UN: 25% of global public spending “is lost” in corruption

While the UN highlights the need to fight corruption worldwide and celebrates the efforts of many countries that are beginning to refine their legislative frameworks, implement new technologies and involve civil society, Venezuela accumulates corruption scandals

Corruption is a cancer that corrodes societies and harms the world economy, since the calculations of the Economic and Social Council of the United Nations (UN) show an enormous impact due to the resources that have been lost thanks to activities corrupt.

Up to 5% of the world’s Gross Domestic Product (GDP) is compromised by acts of corruption, while 25% of the 13 trillion dollars corresponding to public spending by world governments is also lost for this reason.
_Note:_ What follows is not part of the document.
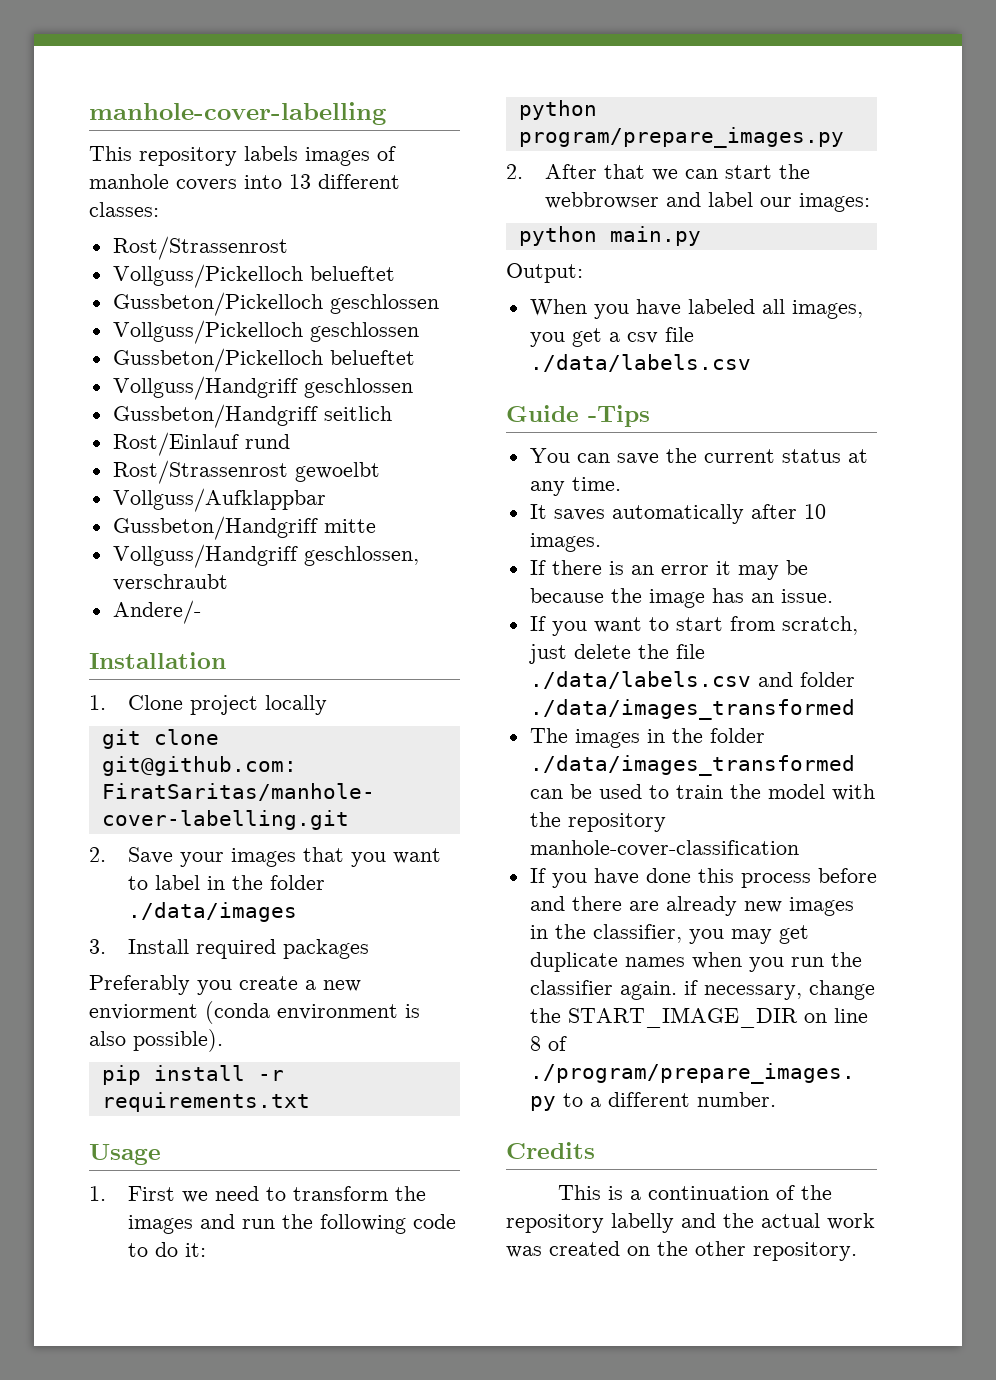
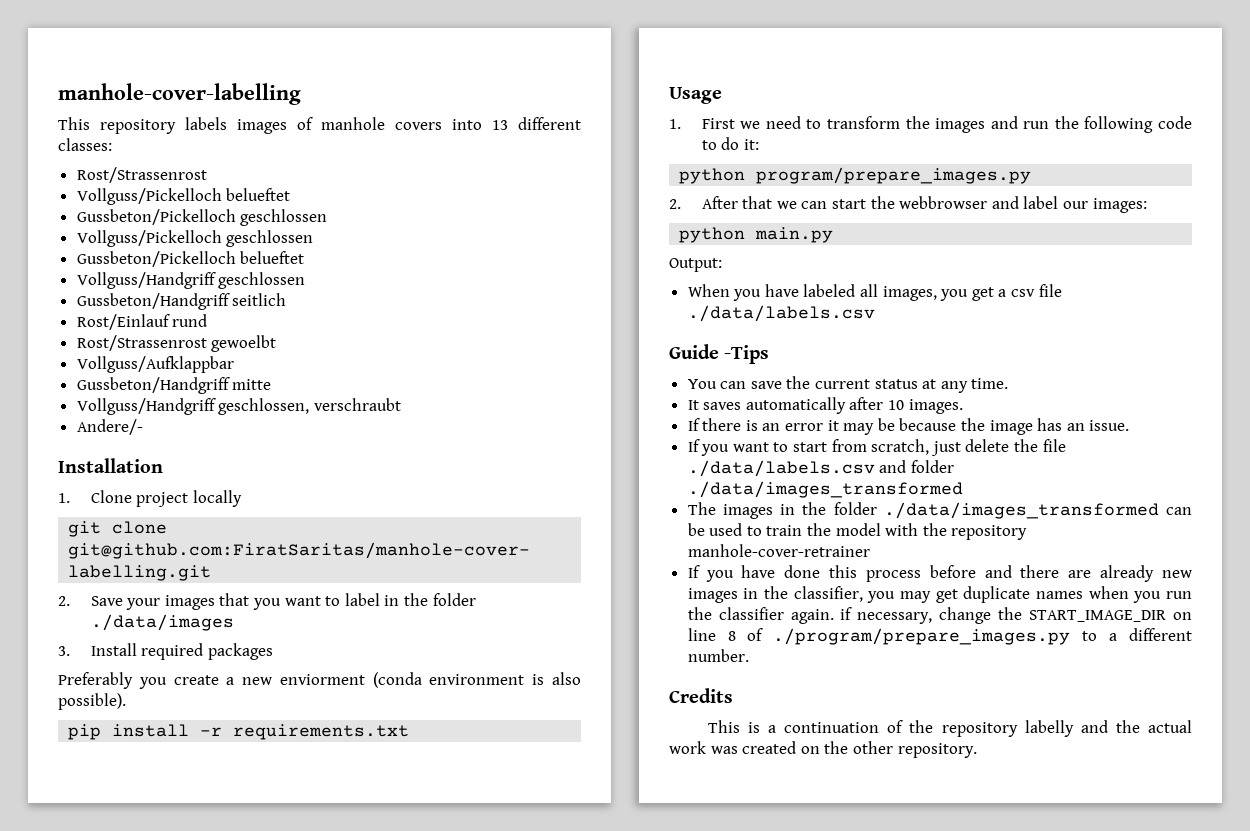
[529,840,799,857] manhole-cover-classification -> [687,544,870,557] manhole-cover-retrainer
In other words, a quarter of the money that governments spend to invest in the society under their management is diverted to benefit individuals in positions of power, according to figures provided by the president of the UN Economic and Social Council, Lachezara Stoeva.

It is not only a monetary situation, but it harms the entire social structure and threatens the struggle of governments to comply with the UN Sustainable Development Goals.

“It contributes to worsening multiple collective facets, such as favoring the loss of natural resources, exacerbating poverty and inequality, eroding trust and social cohesion, and undermining economic and political stability,” the agency warned in a statement. Press release.

According to Stoeva, women, the poor and vulnerable groups are the most affected by corruption by being left out of policies that could be financed with the diverted money.

Despite the magnitude of the numbers, the agency welcomes the measures applied in recent years by many governments to combat corruption, in line with goal 16 of the Sustainable Development Goals, called “Peace, Justice and Solid Institutions”.

“Goal 16 is a prerequisite for the effective implementation of all the others. In turn, this progress becomes a factor that allows for more effective responses to corruption,” he said.

In this sense, it considers that States must work to reduce illicit financial flows, in addition to combating corruption and bribery in all its forms. The measures of recent years have allowed a change to appear, hand in hand with new technologies and the participation of civil society.

“Countries have implemented various anti-corruption measures. There is more awareness and better legislative and regulatory frameworks. National strategies are common. The potential of information and communication technologies and data is harnessed. Citizens and civil society participate in monitoring corruption risks and anti-corruption responses,” she detailed.

*Read also: 26 countries investigate corruption schemes involving Venezuelans

Even regions lagging behind in the fight against corruption are beginning to make progress. This is the case of Latin America, which began to inaugurate regional anti-corruption centers.

The executive director of the United Nations Office on Drugs and Crime, Ghada Waly, recalled that her agency is creating a network of regional anti-corruption centers that help improve needs on the ground and promote interregional cooperation. and South-South.

Waly specified that the first center was inaugurated in Mexico last year and that two more will open soon in Kenya and Colombia, along with other ongoing projects.

What about Venezuela?

While the UN highlights the need to fight corruption worldwide and celebrates the efforts of many countries that are beginning to refine their legislative frameworks, implement new technologies and involve civil society, Venezuela accumulates corruption scandals.

Most of the cases of corruption in Venezuela go under the table and many of them are known about through investigations carried out by other countries. According to the date of Transparency Venezuelathere are more than 140 judicial processes related to the illicit administration of Venezuela’s resources in 21 years of Chavista administration.

These international investigations involve some 68.311 million dollars, a small figure considering the other acts of corruption from Venezuela that have not been investigated and have no international significance.

According to the Venezuelan Public Ministry (MP), only 31 corruption schemes have been investigated in the country, 18.5% of the 167 cases indicated by the Corruptometer database of Transparency Venezuela.

The latest corruption plot uncovered in the country involved —once again— the state-owned Petróleos de Venezuela (PDVSA). Maduro ordered the National Anti-Corruption Police (PNCC) to investigate a series of state officials and businessmen, which led to a wave of arrests and a “purge” within Chavismo.

* Also read: Where does the Anti-Corruption Police come from, the “new” execution arm of Nicolás Maduro

Maduro called this procedure “Operation Caiga Quien Caiga” and promised to fight against corruption to the last consequence. However, his words lose weight when considering that it is not the first time that he has carried out a “purge” and taken action against corruption, so that later a new plot is brewing under his nose.

As part of this “fight” against corruption, the National Assembly elected in 2020 and controlled by the United Socialist Party of Venezuela (PSUV) approved the Asset Forfeiture Law, a legal instrument that allows the confiscation of assets from individuals involved in corruption. corruption or drug trafficking activities and dispose of them.

However, this law raises various questions and seems to benefit only the top government, since it is the high government that disposes of the confiscated assets. The first use that the Executive gave it was for award 500 seized vehicles and designate them to the Bolivarian National Police (PNB).